Ashwin's tryst with injuries is well documented. Be it the 2018 England Tests, or the 2018/19 and 2020/21 Australia series, he has got injured in the mid-way through the series and has shown fragility. In fact, back in time, Sourav Ganguly had gone on to say that, "Ashwin can't be the premier spinner and get injured so many times on big tours." So, putting him under the rigors of different formats at a time when he is closing in on 35, will be like playing with fire. The off-spinner will be over 37 by the time the 2023 World Cup approaches, so it will be a short-sighted move to get him back in 50-overs cricket.
Also, his inclusion in ODIs isn't all sunshine and rainbows. India right now need an aggressive wicket-taking option. Ravindra Jadeja has already sealed his place in white-ball cricket as a defensive spinner and a very good power-hitter. And playing two finger spinners in 50-overs cricket with four fielders outside 30 yards in middle-overs will be quite defensive and there will be a lack of variety in the spin department. In addition, there isn't much to suggest that an off-spinner will have a telling impact given the recent trends in ODIs.
Only two offies make it to the list of leading wicket-takers among spinners from the top nine ODI nations and their strike-rate isn't among the best with leg-spinners dominating, mostly. Finger-spinners' strike-rate is on the higher side.
However, Ashwin stands a more realistic chance of making it to the shortest format as the T20 World Cup will be played this year in India and the Men in Blue might well look for an immediate fix. But in the T20 side as well, either of Jadeja/Sundar will start with only room for an attacking spinner, who can get wickets.
The last two IPL seasons have been considered Ashwin's best in a long time with him showing ample improvement. However, all he has taken have been 28 scalps in 29 games. He has had great control though with an economy rate of 7.46. His strike-rate has been 22.7. As well as Ashwin bowled in the IPL 2020, only three times, did he take two wickets or more out of 15 games. Now, let's contrast it with the other spin options that India have at their disposal - Yuzvendra Chahal, Rahul Chahar and Varun Chakravarthy.

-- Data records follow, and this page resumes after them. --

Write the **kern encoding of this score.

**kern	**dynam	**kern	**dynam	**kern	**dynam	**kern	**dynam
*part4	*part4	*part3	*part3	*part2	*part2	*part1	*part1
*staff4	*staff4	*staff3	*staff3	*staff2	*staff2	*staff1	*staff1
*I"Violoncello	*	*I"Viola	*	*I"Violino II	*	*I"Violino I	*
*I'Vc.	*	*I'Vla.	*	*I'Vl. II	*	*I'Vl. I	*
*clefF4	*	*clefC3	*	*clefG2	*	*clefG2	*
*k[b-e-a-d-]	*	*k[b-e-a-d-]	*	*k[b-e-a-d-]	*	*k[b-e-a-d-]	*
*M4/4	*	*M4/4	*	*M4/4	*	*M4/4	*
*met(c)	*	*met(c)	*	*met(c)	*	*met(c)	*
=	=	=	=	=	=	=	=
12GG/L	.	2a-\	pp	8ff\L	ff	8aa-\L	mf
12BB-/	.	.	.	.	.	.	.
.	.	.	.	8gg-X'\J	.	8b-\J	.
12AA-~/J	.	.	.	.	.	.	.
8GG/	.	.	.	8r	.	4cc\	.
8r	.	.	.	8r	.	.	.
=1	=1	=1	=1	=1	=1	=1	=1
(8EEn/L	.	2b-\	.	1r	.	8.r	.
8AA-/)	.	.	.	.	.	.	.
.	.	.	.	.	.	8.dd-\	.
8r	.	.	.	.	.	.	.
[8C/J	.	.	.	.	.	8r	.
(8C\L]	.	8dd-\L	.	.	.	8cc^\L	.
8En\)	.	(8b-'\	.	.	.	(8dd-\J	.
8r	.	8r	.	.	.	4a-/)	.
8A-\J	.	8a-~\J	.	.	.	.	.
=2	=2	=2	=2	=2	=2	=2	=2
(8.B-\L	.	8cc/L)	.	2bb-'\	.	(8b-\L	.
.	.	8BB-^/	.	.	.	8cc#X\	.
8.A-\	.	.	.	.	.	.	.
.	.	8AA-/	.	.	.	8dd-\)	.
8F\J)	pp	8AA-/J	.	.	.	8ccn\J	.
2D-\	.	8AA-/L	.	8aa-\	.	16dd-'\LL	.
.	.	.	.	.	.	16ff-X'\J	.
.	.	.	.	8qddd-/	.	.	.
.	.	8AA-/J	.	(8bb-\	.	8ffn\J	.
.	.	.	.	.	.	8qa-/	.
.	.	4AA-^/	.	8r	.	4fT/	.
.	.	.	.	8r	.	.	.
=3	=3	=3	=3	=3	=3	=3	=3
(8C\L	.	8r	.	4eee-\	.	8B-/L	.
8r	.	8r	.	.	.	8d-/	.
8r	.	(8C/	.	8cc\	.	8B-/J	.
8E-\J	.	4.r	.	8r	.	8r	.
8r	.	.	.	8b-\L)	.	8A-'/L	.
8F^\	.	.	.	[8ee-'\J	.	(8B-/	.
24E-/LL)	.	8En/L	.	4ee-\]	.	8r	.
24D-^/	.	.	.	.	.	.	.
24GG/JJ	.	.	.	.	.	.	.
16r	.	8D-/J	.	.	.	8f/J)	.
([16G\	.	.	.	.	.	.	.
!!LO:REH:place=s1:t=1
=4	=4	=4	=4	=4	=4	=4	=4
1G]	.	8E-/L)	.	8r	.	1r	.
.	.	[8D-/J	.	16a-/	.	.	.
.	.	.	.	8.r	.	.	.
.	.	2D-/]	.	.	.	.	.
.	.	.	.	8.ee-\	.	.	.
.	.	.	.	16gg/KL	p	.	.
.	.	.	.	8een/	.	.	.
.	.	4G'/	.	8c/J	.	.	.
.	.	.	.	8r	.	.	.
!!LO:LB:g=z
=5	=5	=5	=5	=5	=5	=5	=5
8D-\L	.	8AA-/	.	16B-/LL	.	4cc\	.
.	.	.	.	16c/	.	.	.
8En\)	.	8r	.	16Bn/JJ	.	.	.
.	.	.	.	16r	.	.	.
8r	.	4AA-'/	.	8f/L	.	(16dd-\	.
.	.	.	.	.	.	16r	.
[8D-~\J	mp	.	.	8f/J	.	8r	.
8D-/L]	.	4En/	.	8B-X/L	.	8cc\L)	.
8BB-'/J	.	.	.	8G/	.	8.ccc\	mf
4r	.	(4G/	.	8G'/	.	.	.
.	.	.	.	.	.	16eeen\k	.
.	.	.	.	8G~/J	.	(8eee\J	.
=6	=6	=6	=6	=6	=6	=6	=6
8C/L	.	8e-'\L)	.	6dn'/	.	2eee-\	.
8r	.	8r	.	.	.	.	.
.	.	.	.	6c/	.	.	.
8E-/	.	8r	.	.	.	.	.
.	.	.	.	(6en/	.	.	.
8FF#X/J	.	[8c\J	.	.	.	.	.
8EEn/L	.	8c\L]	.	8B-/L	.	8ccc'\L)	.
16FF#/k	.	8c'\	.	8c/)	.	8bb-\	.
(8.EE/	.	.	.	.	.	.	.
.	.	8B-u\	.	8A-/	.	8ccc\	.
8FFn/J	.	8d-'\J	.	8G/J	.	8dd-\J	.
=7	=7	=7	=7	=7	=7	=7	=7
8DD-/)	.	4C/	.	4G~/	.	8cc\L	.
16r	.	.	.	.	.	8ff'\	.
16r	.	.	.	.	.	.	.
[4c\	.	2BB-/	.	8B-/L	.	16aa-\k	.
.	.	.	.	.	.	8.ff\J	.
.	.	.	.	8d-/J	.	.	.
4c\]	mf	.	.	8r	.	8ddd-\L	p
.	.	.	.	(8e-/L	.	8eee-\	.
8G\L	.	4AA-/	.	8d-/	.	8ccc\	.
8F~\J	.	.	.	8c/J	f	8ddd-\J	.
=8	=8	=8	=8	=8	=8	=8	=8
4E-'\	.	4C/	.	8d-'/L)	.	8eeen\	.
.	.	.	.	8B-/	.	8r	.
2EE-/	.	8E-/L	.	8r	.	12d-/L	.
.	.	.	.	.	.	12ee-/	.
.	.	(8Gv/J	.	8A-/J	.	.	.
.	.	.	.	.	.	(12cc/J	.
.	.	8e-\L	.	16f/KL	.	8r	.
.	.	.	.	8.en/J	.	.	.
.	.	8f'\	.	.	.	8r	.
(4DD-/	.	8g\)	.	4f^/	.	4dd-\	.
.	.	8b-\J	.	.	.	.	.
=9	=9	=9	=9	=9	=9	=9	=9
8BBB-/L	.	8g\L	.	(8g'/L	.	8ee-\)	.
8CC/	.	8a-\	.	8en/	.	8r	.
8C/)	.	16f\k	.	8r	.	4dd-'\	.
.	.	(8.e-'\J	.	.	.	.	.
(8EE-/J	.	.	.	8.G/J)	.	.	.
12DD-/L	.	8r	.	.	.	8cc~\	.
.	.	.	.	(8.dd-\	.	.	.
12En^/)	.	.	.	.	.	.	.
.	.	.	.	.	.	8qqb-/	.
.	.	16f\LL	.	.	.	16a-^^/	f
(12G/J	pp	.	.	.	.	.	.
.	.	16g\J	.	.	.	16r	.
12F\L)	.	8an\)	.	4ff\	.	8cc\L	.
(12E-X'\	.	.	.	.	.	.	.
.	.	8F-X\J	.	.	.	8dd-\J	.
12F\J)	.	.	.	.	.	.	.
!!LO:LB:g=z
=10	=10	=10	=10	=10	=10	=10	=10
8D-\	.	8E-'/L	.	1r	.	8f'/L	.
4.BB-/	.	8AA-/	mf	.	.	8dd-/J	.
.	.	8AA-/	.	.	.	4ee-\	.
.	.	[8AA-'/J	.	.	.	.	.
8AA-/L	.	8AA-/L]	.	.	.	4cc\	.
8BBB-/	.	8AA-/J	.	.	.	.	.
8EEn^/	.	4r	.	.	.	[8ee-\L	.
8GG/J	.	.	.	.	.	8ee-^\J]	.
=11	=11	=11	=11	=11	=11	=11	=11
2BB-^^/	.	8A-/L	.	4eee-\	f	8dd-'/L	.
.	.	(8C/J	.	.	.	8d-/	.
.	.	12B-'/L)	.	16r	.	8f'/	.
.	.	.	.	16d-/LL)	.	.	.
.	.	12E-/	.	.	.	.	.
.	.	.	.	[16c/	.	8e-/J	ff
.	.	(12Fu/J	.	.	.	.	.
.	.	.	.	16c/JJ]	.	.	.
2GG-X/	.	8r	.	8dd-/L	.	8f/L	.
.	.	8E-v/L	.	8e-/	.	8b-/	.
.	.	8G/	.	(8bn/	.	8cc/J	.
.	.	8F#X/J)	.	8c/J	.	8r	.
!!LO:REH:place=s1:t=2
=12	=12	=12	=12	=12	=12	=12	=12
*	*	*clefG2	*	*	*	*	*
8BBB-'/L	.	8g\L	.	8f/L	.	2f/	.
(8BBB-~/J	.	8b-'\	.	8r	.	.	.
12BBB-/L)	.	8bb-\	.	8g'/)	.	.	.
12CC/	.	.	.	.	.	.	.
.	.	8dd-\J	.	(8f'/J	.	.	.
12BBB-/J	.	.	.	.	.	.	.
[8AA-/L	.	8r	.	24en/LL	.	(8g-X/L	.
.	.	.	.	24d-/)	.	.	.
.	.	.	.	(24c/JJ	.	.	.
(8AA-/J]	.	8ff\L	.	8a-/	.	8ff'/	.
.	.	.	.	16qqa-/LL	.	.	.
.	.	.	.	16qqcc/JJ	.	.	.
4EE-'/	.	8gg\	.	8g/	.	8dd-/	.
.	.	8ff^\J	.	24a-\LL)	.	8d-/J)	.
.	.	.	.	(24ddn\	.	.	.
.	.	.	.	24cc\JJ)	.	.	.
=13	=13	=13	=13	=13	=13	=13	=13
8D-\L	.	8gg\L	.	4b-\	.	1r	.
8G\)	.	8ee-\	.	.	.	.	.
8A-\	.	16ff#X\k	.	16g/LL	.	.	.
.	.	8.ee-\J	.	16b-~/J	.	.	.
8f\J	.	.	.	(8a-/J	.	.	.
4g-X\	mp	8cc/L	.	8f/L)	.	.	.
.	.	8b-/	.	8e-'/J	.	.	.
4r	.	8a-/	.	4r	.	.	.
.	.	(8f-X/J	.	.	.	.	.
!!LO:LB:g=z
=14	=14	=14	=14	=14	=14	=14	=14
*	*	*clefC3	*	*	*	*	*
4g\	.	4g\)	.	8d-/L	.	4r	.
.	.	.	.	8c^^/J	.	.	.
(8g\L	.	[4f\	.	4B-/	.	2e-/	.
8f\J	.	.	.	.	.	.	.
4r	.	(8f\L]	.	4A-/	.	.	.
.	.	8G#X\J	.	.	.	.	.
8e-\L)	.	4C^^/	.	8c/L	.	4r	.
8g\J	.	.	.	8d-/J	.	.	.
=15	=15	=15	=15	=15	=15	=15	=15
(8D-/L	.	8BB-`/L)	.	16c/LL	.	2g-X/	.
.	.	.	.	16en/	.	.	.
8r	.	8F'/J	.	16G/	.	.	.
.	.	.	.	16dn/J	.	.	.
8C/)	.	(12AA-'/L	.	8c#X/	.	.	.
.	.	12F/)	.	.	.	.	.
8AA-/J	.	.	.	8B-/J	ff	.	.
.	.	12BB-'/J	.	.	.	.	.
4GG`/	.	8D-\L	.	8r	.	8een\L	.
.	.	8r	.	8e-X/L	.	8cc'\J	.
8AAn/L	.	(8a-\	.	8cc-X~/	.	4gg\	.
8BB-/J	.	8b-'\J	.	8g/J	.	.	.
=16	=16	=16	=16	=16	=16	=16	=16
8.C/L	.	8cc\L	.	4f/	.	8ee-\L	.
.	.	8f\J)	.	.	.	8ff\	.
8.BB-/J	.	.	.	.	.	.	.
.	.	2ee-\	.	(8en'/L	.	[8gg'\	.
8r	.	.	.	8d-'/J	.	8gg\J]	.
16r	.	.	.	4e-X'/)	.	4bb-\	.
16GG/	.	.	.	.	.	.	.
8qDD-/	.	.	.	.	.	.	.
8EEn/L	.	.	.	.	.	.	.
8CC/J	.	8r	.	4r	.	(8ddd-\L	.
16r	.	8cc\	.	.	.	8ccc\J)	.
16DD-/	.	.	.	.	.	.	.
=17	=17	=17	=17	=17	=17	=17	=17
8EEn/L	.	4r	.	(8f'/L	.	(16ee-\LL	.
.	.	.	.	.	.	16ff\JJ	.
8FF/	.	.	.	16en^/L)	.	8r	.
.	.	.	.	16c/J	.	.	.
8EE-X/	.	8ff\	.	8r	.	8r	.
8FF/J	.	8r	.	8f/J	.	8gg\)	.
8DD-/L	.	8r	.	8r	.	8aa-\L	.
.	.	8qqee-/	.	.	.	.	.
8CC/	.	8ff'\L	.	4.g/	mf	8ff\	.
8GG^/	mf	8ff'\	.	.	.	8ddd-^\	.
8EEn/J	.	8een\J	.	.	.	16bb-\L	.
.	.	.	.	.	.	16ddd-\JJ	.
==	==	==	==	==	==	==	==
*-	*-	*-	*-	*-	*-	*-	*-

Chahal has a phenomenal record in the IPL and his strike-rate of 16.4 alongside an ER of 7.38 stands out.
Rahul Chahar, who recently played against England and represents Mumbai Indians, has a marginally better strike-rate and economy rate than R Ashwin.
Varun Chakravarthy hardly played a game in 2019 IPL wicket but he was a sensation last season and was among wickets. All of Ashwin's competitors already have a better strike-rate and fit the role of a wicket-taking spinner perfectly. Chahar, only marginally, but Chahal and Chakravarthy are far ahead and have great numbers in comparison to Ashwin.
Yuzvendra Chahal has struggled in T20Is recently but having said that, Ashwin is yet to show his wicket-taking prowess in IPL, which has been a major criteria for Indian selections. And if he isn't even able to strike it regularly in the IPL, there isn't much to suggest that he will be an immediate fix for India's T20I woes.
Ashwin, in the first place, was dropped precisely for this reason. Not being able to take wickets in the middle-overs. Without proving that he can do, there are minimal chances of his comeback, at least, for the place he's fighting for in the team. Now, only if he has a glorious IPL season this year, that he comes into the reckoning again.
Not like last year, when three Indian spinners took more wickets than him having played similar numbers of games or even less. As for the recency bias and the thunder that he has at the moment, perceptions would again change once a Chahal has a 20-wicket season or a Chahar does well in the IPL. Only wickets would do, which he lacks right now, with the white-ball.